** START OF EXERCISE MATERIALS **
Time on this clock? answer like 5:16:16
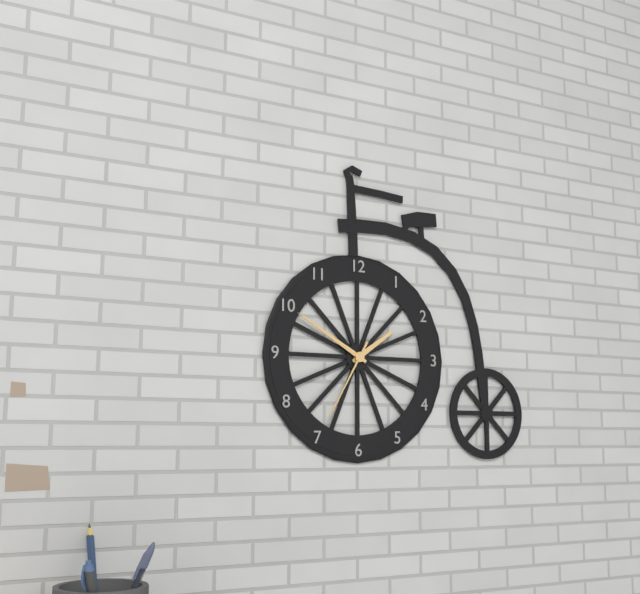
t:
1:50:35
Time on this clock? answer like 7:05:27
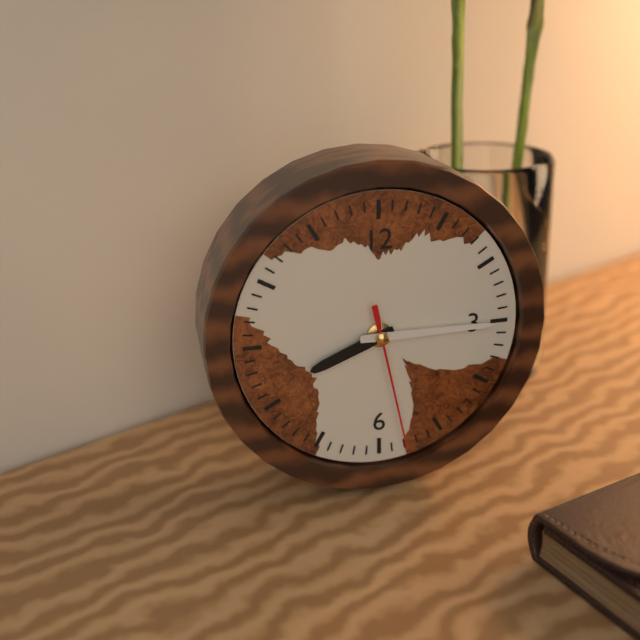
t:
8:15:28
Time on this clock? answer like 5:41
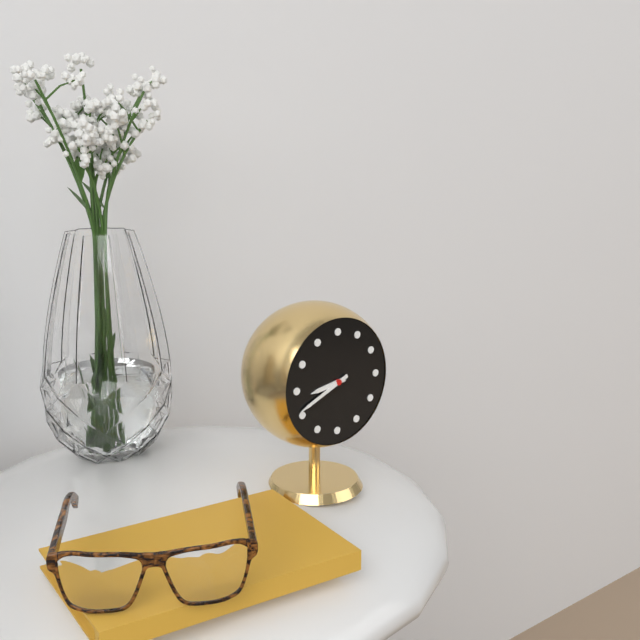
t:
8:41
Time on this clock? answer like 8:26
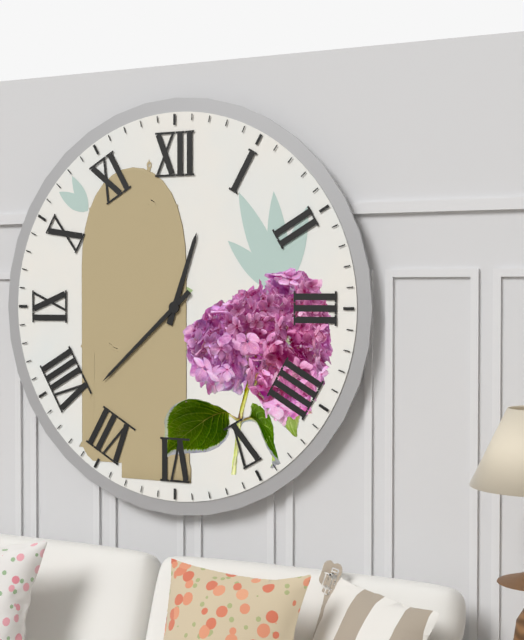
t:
12:38
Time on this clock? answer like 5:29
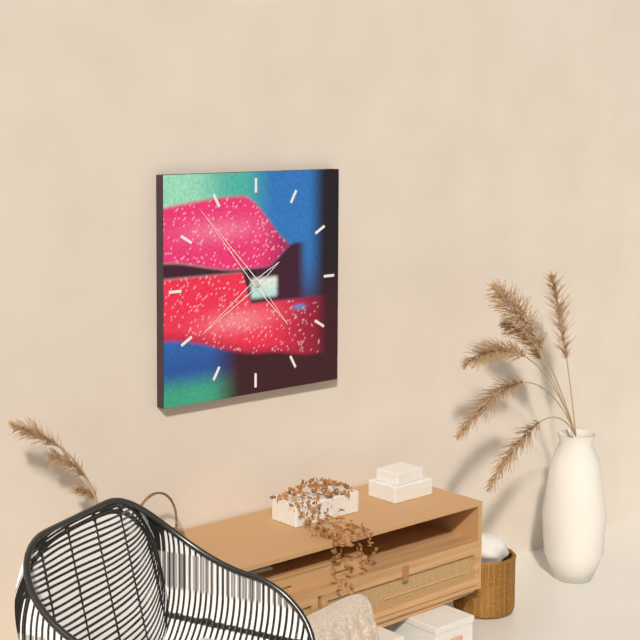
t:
7:53
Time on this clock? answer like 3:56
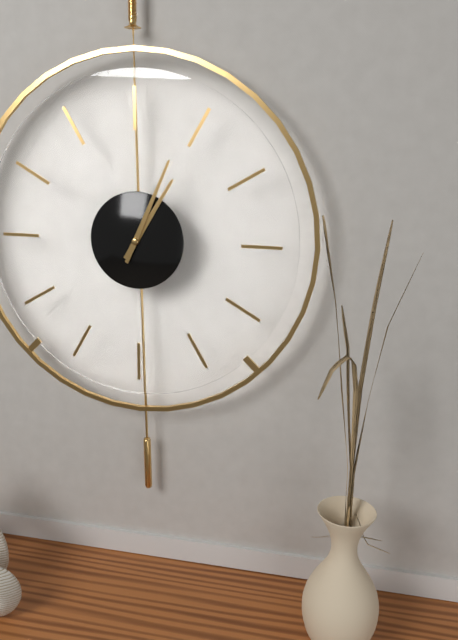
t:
1:04
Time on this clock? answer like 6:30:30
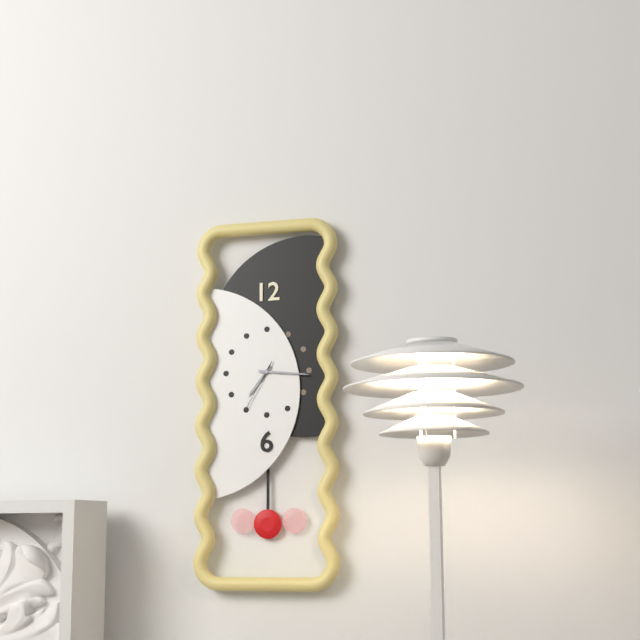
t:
7:16:35
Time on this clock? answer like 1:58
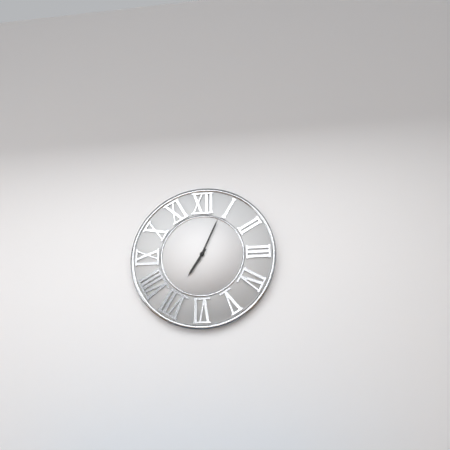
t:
7:04
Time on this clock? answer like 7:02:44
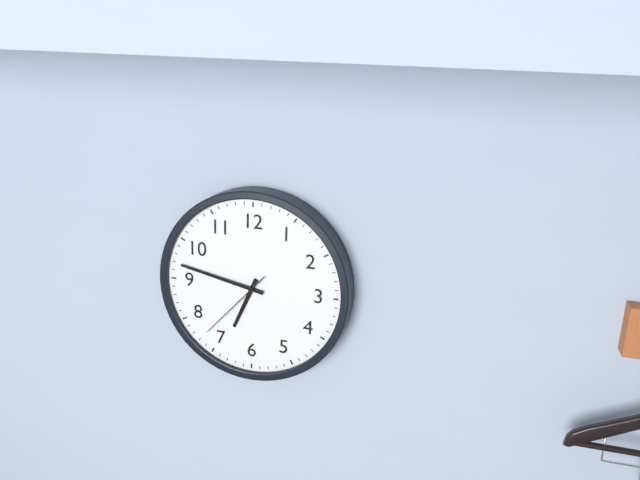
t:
6:47:37
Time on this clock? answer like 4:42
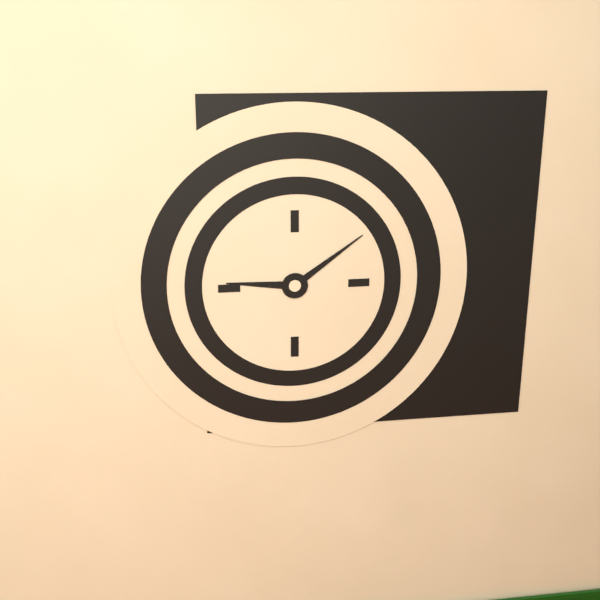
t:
9:09
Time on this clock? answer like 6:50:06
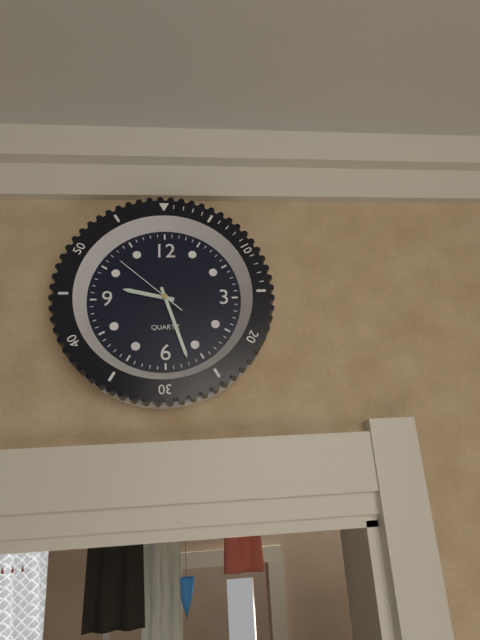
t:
9:27:52
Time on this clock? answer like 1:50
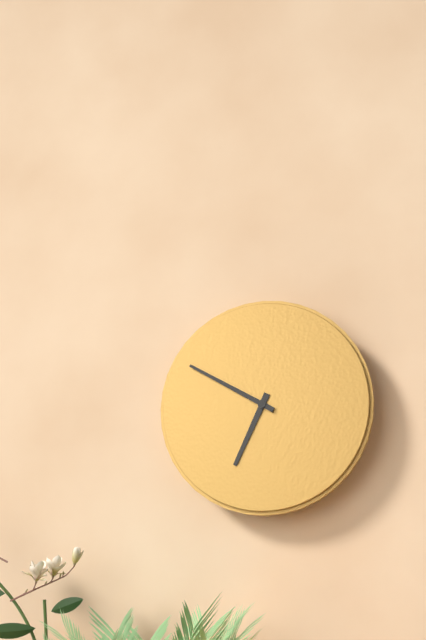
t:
6:50
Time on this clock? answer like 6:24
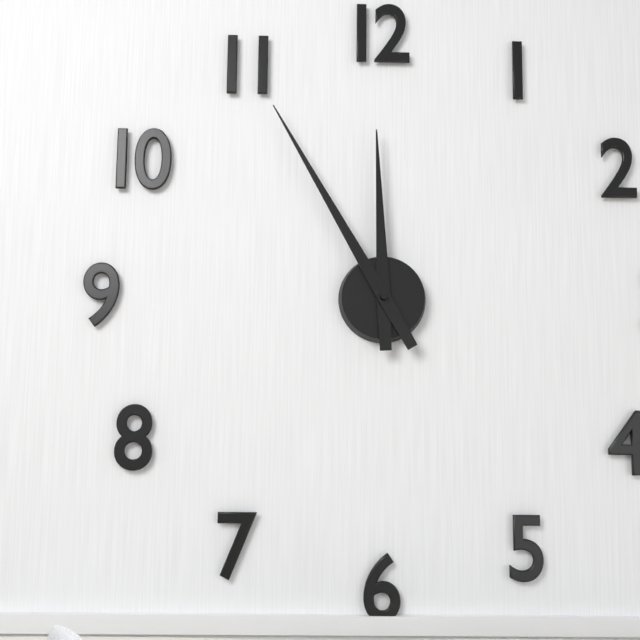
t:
11:55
** END OF EXERCISE MATERIALS **
#### OBJECTIVE
Copy the entries word for word, starting with the line containing "Time on this clock? answer like 7:05:27" and continuing through the last line of the entries, with both ends included. Leave the pictures out of your copy.

#### SOLUTION TO THE PROBLEM
Time on this clock? answer like 7:05:27
t:
8:15:28
Time on this clock? answer like 5:41
t:
8:41
Time on this clock? answer like 8:26
t:
12:38
Time on this clock? answer like 5:29
t:
7:53
Time on this clock? answer like 3:56
t:
1:04
Time on this clock? answer like 6:30:30
t:
7:16:35
Time on this clock? answer like 1:58
t:
7:04
Time on this clock? answer like 7:02:44
t:
6:47:37
Time on this clock? answer like 4:42
t:
9:09
Time on this clock? answer like 6:50:06
t:
9:27:52
Time on this clock? answer like 1:50
t:
6:50
Time on this clock? answer like 6:24
t:
11:55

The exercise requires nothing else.